Document passage:
Which brings us full-circle back to "Prosqualodon" fossils from the US. Could they be Zarhinocetus errabundus? First of all, many "Prosqualodon" teeth are reported from the east coast, and allodelphinids are unknown outside the Pacific. We don't actually know what the teeth of Zarhinocetus errabundus look like, because a tooth has never been found in a jaw or skull condifently identified as Z. errabundus. However, amusingly enough, the tooth sockets of Zarhinocetus are tiny and much too small to house the large teeth commonly identified as "Prosqualodon", and the teeth of closely related Allodelphis and Ninjadelphis are tiny needle-like teeth only 1.5 mm wide at the base. Truth be told, the distinctive specimens from Sharktooth Hill belong to a completely unidentified odontocete with extensive cementum deposits on the roots, leading to enormous inflated roots that dwarf the crown. Aside from this, these teeth are reminiscent of delphinoid teeth - and in my opinion, are similar to teeth of the giant kentriodontid dolphin Hadrodelphis calvertensis from the Calvert Formation of Maryland. They are all single rooted, but decidedly more massive; based on giant earbones I've seen, a giant kentriodontid dolphin is lurking in the Sharktooth Hill Bonebed, waiting to be described - and may be the "owner" of these teeth. In summary, identifications of fossil teeth should be based on anatomical comparisons and not hearsay - which is arguably a failure of professional paleontologists not interfacing enough with the amateur community to set some of these things straight.

A maxilla fragment with teeth (figured upside down as it was originally misidentified as a mandible) of Squalodon sp. from the Miocene of New Jersey. Specimens of true Squalodon from the Atlantic Coastal Plain are restricted to Miocene rocks.  Image from https://vmnhpaleontology.wordpress.com.


Not Squalodon: Waipatia hectori, Waipatiidae, Oligocene, New Zealand; very similar teeth are found in the Charleston area. From Tanaka and Fordyce (2015).



Also not Squalodon: Echovenator sandersi, Oligocene, Charleston, South Carolina. From Churchill et al., (2016).

Do you really have a Squalodon tooth?

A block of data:
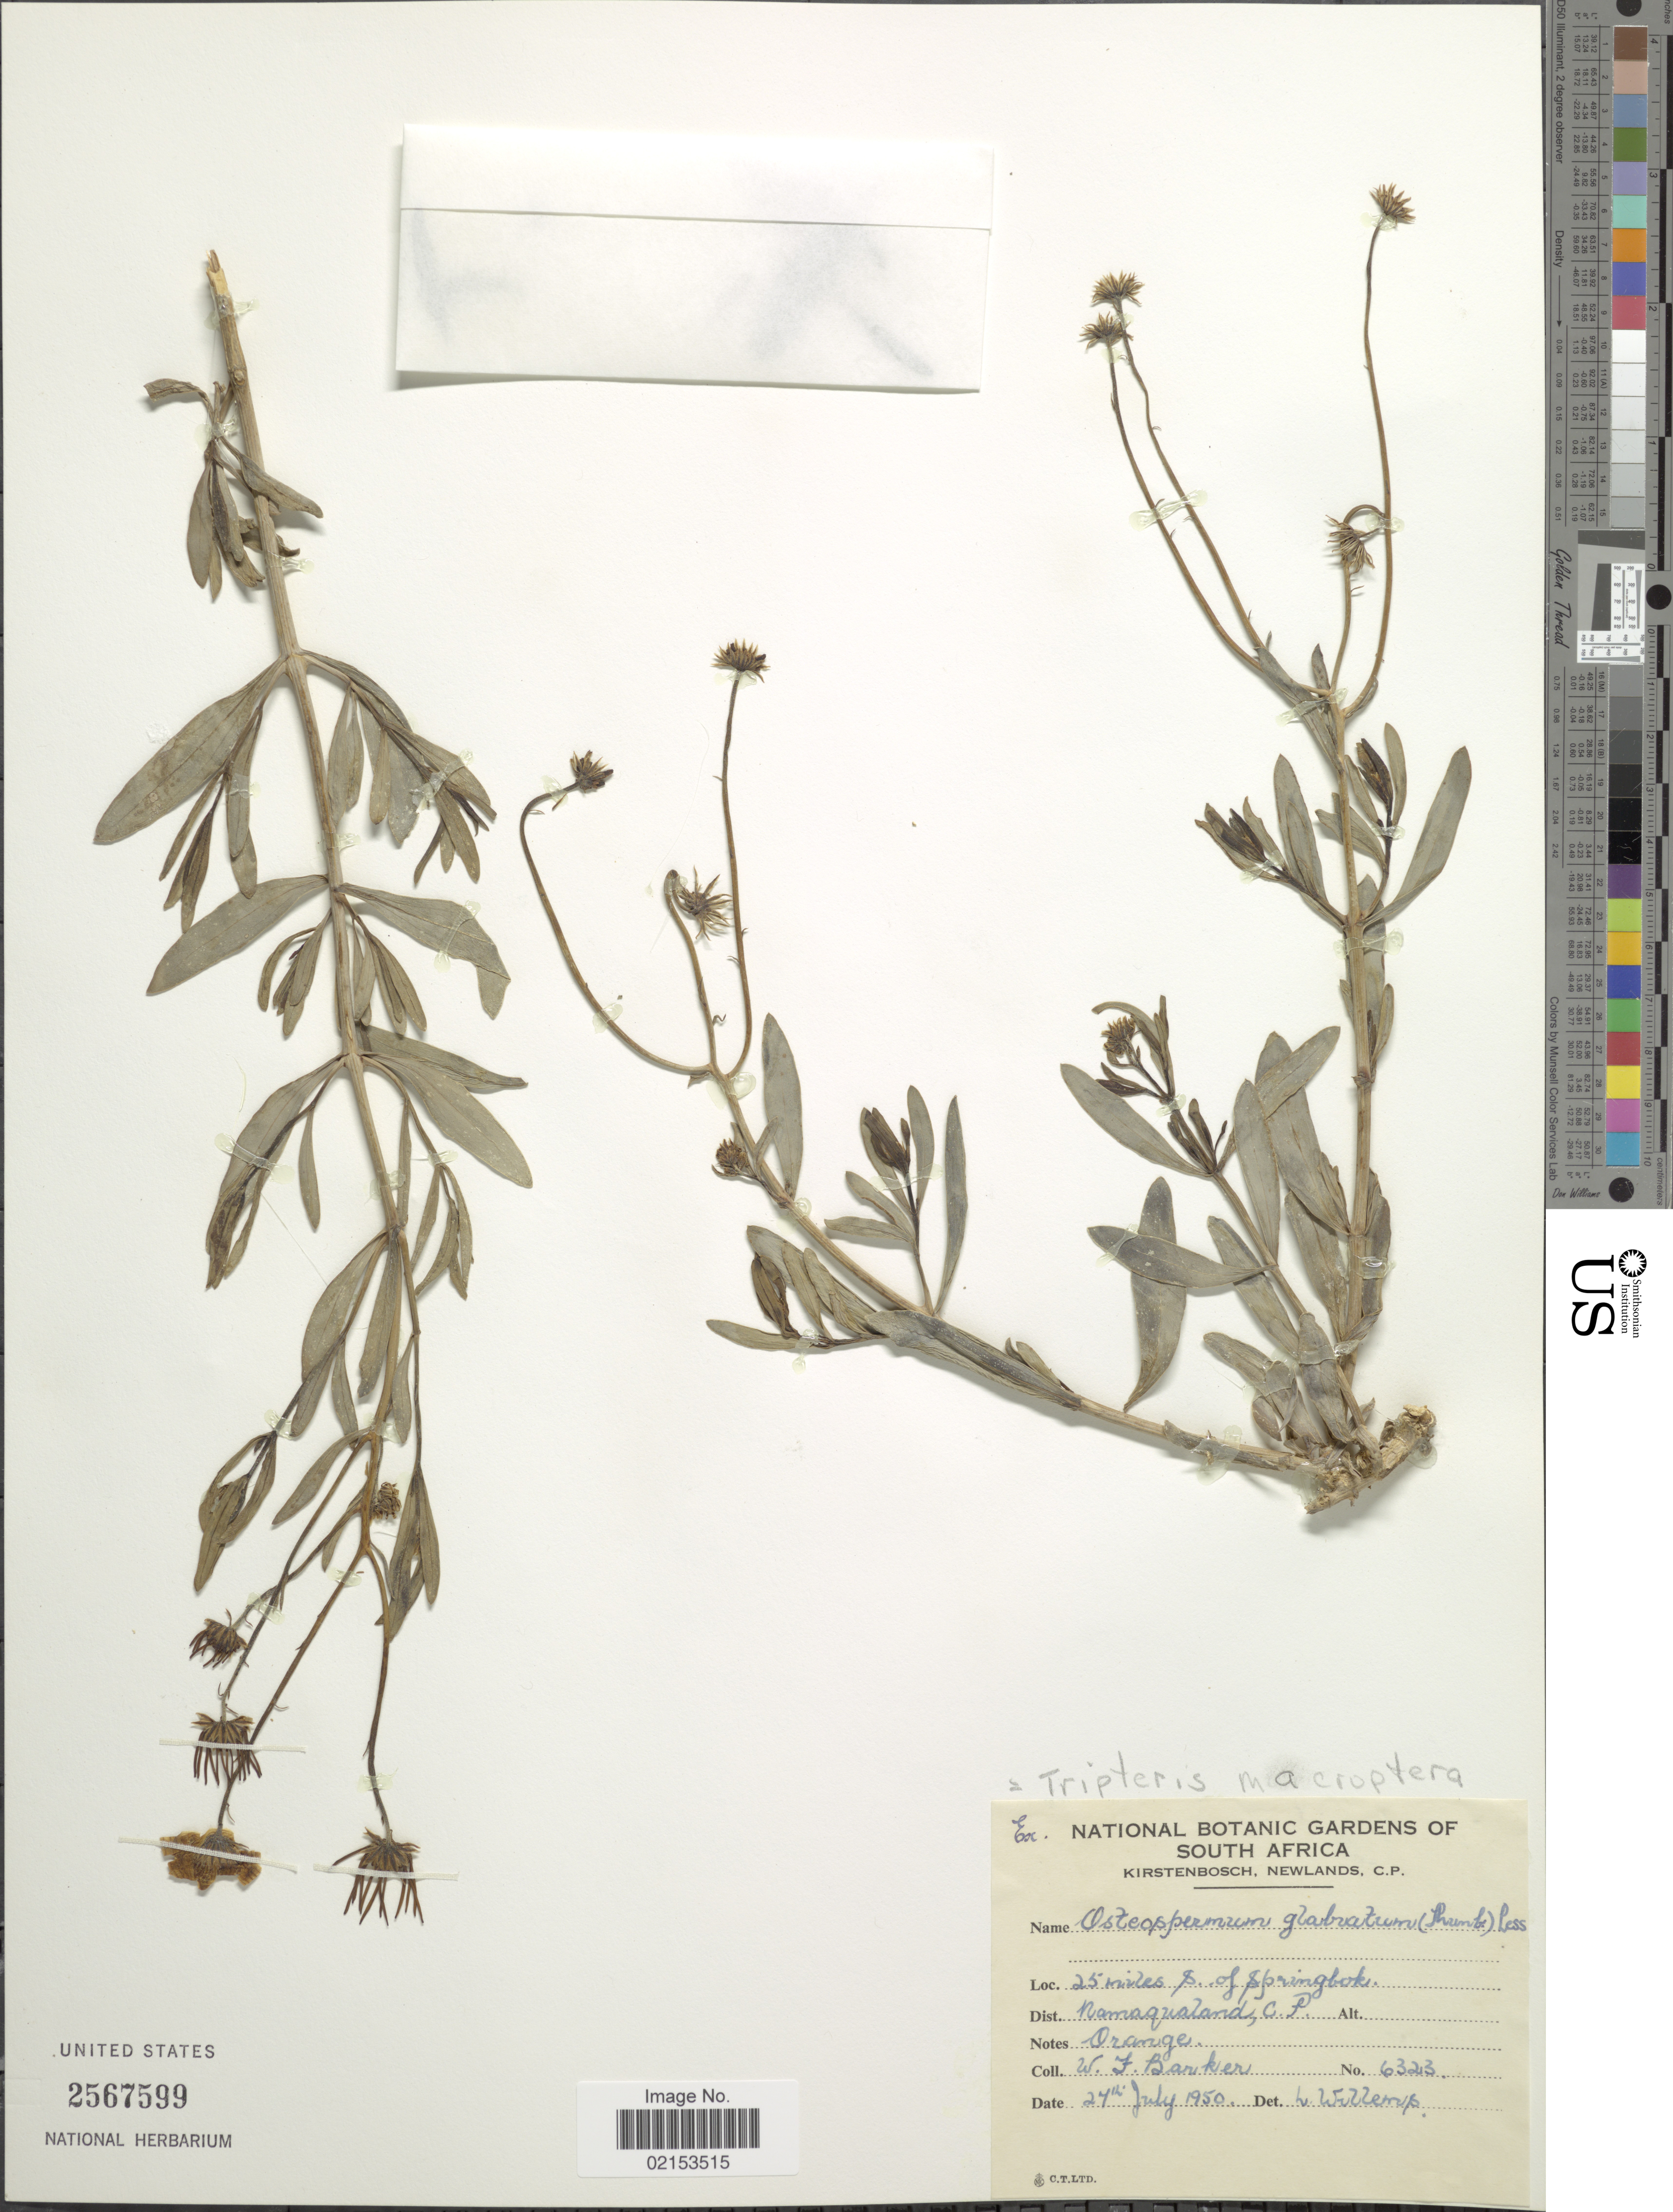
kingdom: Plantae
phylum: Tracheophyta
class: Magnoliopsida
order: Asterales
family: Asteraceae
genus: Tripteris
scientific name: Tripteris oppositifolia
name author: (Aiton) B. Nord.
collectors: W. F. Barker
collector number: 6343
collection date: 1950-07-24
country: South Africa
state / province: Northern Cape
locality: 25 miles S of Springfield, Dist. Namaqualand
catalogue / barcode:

Work to do:
According to the passage on fossil whale teeth, how wide at the base are the teeth of Allodelphis and Ninjadelphis?

Answer for this exercise:
Only 1.5 mm wide.